_Instructions for the task_
Update the lines below by replacing every instance of "Kaulig" with "Kaulig Racing", keeping everything else unchanged, and omit the pictures from your answer.

****

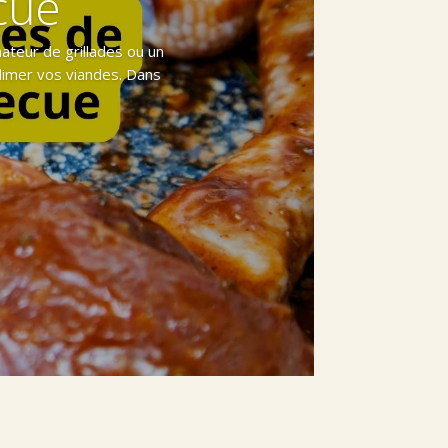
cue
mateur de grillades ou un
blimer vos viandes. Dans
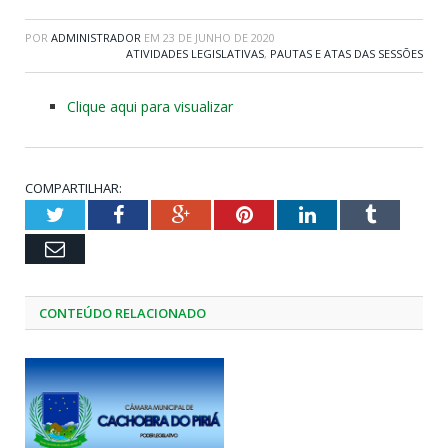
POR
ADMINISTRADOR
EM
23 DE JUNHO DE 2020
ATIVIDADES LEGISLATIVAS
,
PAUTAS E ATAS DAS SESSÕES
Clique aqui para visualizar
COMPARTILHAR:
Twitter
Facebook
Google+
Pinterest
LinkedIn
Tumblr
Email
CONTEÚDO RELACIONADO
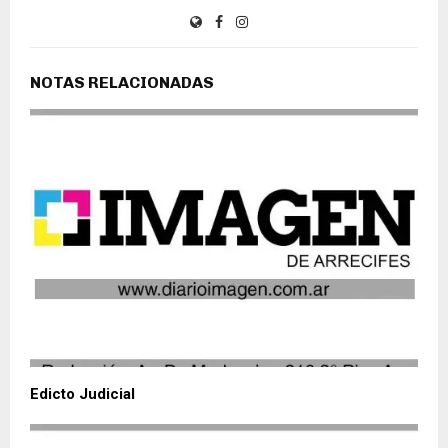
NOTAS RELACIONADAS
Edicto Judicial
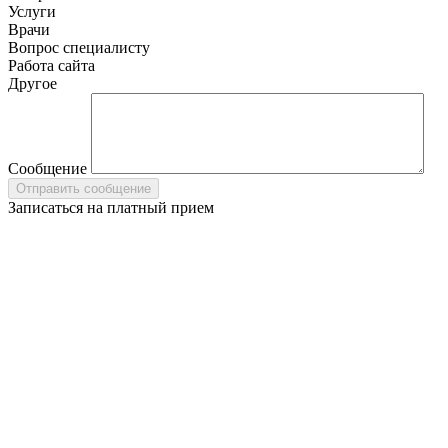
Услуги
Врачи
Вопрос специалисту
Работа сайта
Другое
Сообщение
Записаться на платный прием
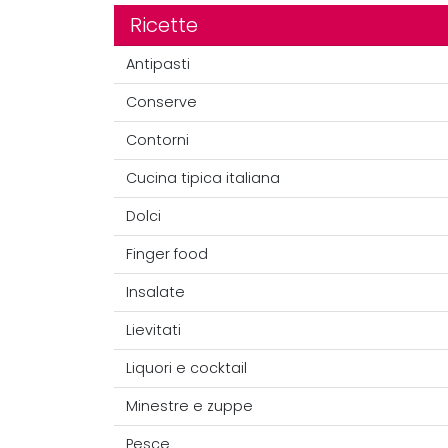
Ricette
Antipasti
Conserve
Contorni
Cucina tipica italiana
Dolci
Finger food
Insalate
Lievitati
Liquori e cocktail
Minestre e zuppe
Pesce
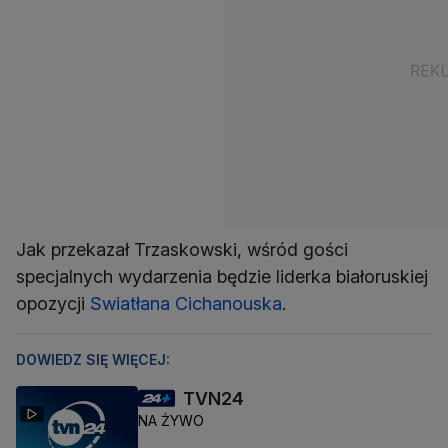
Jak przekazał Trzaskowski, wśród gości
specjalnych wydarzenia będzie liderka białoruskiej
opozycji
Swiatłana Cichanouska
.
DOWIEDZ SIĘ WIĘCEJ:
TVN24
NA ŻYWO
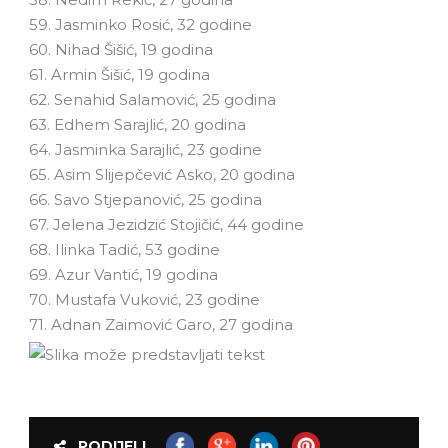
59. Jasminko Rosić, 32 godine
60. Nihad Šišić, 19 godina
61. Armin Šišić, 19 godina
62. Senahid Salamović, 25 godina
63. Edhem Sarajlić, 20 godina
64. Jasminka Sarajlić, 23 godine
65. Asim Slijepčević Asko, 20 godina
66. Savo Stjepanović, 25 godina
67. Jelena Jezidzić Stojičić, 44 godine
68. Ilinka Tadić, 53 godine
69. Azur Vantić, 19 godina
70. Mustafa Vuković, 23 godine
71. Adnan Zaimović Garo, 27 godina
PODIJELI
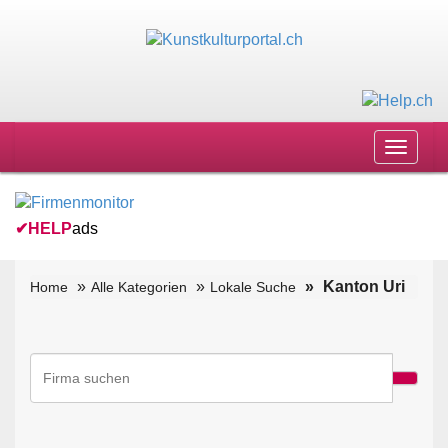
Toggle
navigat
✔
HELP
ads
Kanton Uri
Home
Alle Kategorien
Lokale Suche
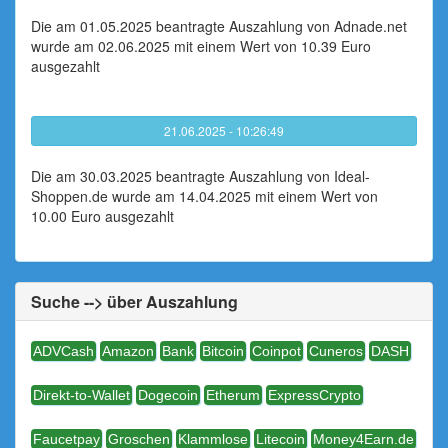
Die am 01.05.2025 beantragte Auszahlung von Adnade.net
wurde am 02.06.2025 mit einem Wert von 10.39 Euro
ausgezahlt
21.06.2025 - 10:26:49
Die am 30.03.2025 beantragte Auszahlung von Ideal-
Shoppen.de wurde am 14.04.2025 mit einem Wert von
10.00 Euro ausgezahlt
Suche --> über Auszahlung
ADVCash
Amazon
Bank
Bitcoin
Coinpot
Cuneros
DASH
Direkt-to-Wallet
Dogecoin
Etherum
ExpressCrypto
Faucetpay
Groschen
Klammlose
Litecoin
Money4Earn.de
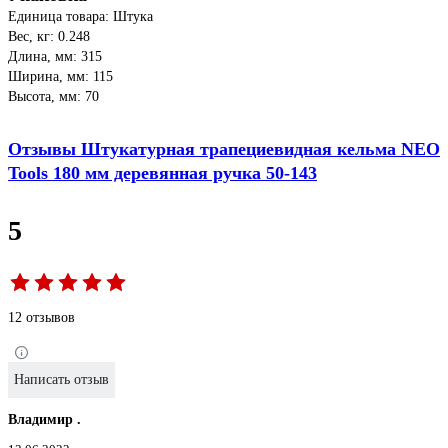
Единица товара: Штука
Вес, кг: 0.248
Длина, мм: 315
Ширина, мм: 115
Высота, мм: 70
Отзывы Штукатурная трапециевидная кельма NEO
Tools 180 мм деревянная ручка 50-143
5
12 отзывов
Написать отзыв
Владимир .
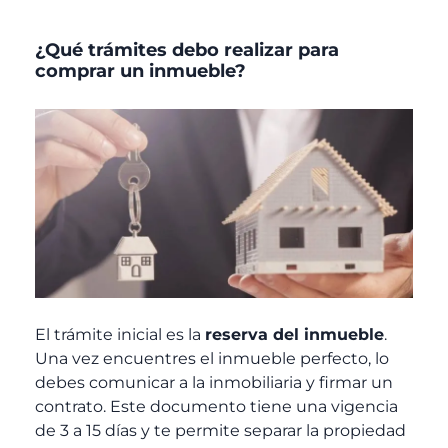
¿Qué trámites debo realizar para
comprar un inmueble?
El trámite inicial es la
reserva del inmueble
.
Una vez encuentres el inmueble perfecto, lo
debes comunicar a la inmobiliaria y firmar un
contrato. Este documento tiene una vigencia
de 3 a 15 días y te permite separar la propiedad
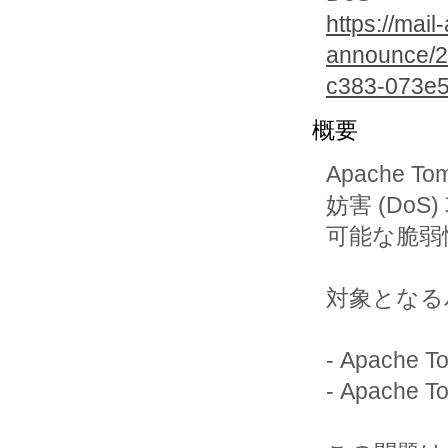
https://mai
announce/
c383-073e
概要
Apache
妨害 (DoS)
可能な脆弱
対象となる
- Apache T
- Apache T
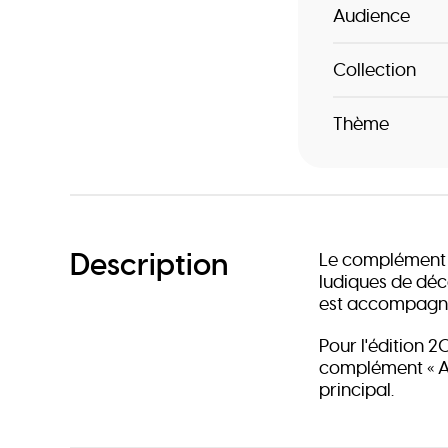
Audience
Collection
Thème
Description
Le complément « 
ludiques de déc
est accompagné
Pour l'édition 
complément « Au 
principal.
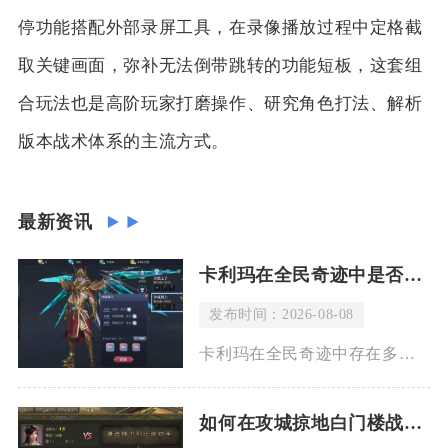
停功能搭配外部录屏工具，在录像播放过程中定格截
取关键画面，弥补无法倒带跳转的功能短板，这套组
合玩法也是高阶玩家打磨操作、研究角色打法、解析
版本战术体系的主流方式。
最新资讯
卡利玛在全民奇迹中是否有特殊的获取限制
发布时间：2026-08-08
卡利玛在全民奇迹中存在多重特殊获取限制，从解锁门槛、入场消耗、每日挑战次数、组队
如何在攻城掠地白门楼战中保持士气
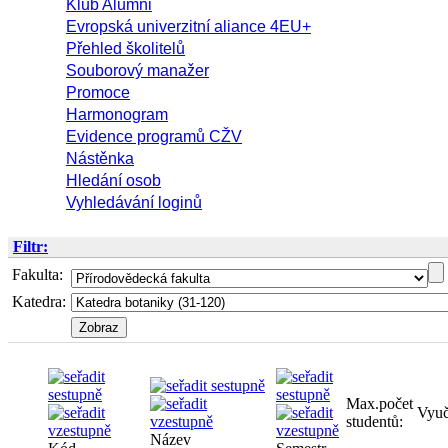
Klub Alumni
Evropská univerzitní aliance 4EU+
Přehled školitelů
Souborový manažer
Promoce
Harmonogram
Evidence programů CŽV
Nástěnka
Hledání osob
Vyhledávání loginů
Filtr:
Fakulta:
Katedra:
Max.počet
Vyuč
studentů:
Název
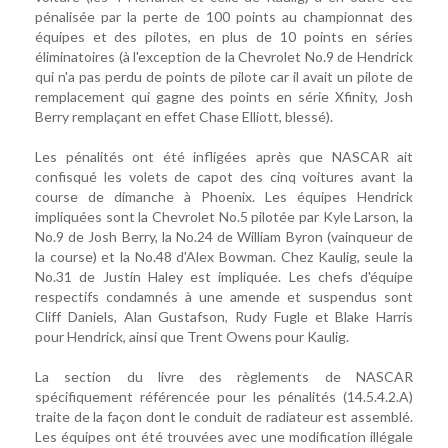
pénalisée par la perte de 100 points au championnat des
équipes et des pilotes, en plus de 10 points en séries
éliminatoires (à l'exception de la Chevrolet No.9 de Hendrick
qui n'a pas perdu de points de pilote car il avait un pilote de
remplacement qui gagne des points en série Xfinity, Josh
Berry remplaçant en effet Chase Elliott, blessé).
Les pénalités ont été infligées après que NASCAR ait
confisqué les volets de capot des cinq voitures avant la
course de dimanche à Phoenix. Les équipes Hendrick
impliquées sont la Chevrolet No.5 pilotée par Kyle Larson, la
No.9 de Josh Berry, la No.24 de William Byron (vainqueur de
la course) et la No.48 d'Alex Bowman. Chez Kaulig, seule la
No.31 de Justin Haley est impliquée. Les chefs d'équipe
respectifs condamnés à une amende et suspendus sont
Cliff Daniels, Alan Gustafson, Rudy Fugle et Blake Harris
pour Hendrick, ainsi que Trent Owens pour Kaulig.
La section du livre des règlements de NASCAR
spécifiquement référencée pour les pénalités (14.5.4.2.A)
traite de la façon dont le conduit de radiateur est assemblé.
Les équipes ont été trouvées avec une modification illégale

****

_Answer to the exercise_
cue
mateur de grillades ou un
blimer vos viandes. Dans
POR
ADMINISTRADOR
EM
23 DE JUNHO DE 2020
ATIVIDADES LEGISLATIVAS
,
PAUTAS E ATAS DAS SESSÕES
Clique aqui para visualizar
COMPARTILHAR:
Twitter
Facebook
Google+
Pinterest
LinkedIn
Tumblr
Email
CONTEÚDO RELACIONADO
NOTAS RELACIONADAS
Edicto Judicial
Услуги
Врачи
Вопрос специалисту
Работа сайта
Другое
Сообщение
Записаться на платный прием
Ricette
Antipasti
Conserve
Contorni
Cucina tipica italiana
Dolci
Finger food
Insalate
Lievitati
Liquori e cocktail
Minestre e zuppe
Pesce
Jak przekazał Trzaskowski, wśród gości
specjalnych wydarzenia będzie liderka białoruskiej
opozycji
Swiatłana Cichanouska
.
DOWIEDZ SIĘ WIĘCEJ:
TVN24
NA ŻYWO
59. Jasminko Rosić, 32 godine
60. Nihad Šišić, 19 godina
61. Armin Šišić, 19 godina
62. Senahid Salamović, 25 godina
63. Edhem Sarajlić, 20 godina
64. Jasminka Sarajlić, 23 godine
65. Asim Slijepčević Asko, 20 godina
66. Savo Stjepanović, 25 godina
67. Jelena Jezidzić Stojičić, 44 godine
68. Ilinka Tadić, 53 godine
69. Azur Vantić, 19 godina
70. Mustafa Vuković, 23 godine
71. Adnan Zaimović Garo, 27 godina
PODIJELI
Toggle
navigat
✔
HELP
ads
Kanton Uri
Home
Alle Kategorien
Lokale Suche
Die am 01.05.2025 beantragte Auszahlung von Adnade.net
wurde am 02.06.2025 mit einem Wert von 10.39 Euro
ausgezahlt
21.06.2025 - 10:26:49
Die am 30.03.2025 beantragte Auszahlung von Ideal-
Shoppen.de wurde am 14.04.2025 mit einem Wert von
10.00 Euro ausgezahlt
Suche --> über Auszahlung
ADVCash
Amazon
Bank
Bitcoin
Coinpot
Cuneros
DASH
Direkt-to-Wallet
Dogecoin
Etherum
ExpressCrypto
Faucetpay
Groschen
Klammlose
Litecoin
Money4Earn.de
Единица товара: Штука
Вес, кг: 0.248
Длина, мм: 315
Ширина, мм: 115
Высота, мм: 70
Отзывы Штукатурная трапециевидная кельма NEO
Tools 180 мм деревянная ручка 50-143
5
12 отзывов
Написать отзыв
Владимир .
¿Qué trámites debo realizar para
comprar un inmueble?
El trámite inicial es la
reserva del inmueble
.
Una vez encuentres el inmueble perfecto, lo
debes comunicar a la inmobiliaria y firmar un
contrato. Este documento tiene una vigencia
de 3 a 15 días y te permite separar la propiedad
https://mai
announce/
c383-073e
概要
Apache
妨害 (DoS)
可能な脆弱
対象となる
- Apache T
- Apache T
Audience
Collection
Thème
Description
Le complément « 
ludiques de déc
est accompagné
Pour l'édition 
complément « Au 
principal.
停功能搭配外部录屏工具，在录像播放过程中定格截
取关键画面，弥补无法倒带跳转的功能短板，这套组
合玩法也是高阶玩家打磨操作、研究角色打法、解析
版本战术体系的主流方式。
最新资讯
卡利玛在全民奇迹中是否有特殊的获取限制
发布时间：2026-08-08
卡利玛在全民奇迹中存在多重特殊获取限制，从解锁门槛、入场消耗、每日挑战次数、组队
如何在攻城掠地白门楼战中保持士气
Klub Alumni
Evropská univerzitní aliance 4EU+
Přehled školitelů
Souborový manažer
Promoce
Harmonogram
Evidence programů CŽV
Nástěnka
Hledání osob
Vyhledávání loginů
Filtr:
Fakulta:
Katedra:
Max.počet
Vyuč
studentů:
Název
pénalisée par la perte de 100 points au championnat des
équipes et des pilotes, en plus de 10 points en séries
éliminatoires (à l'exception de la Chevrolet No.9 de Hendrick
qui n'a pas perdu de points de pilote car il avait un pilote de
remplacement qui gagne des points en série Xfinity, Josh
Berry remplaçant en effet Chase Elliott, blessé).
Les pénalités ont été infligées après que NASCAR ait
confisqué les volets de capot des cinq voitures avant la
course de dimanche à Phoenix. Les équipes Hendrick
impliquées sont la Chevrolet No.5 pilotée par Kyle Larson, la
No.9 de Josh Berry, la No.24 de William Byron (vainqueur de
la course) et la No.48 d'Alex Bowman. Chez Kaulig Racing, seule la
No.31 de Justin Haley est impliquée. Les chefs d'équipe
respectifs condamnés à une amende et suspendus sont
Cliff Daniels, Alan Gustafson, Rudy Fugle et Blake Harris
pour Hendrick, ainsi que Trent Owens pour Kaulig Racing.
La section du livre des règlements de NASCAR
spécifiquement référencée pour les pénalités (14.5.4.2.A)
traite de la façon dont le conduit de radiateur est assemblé.
Les équipes ont été trouvées avec une modification illégale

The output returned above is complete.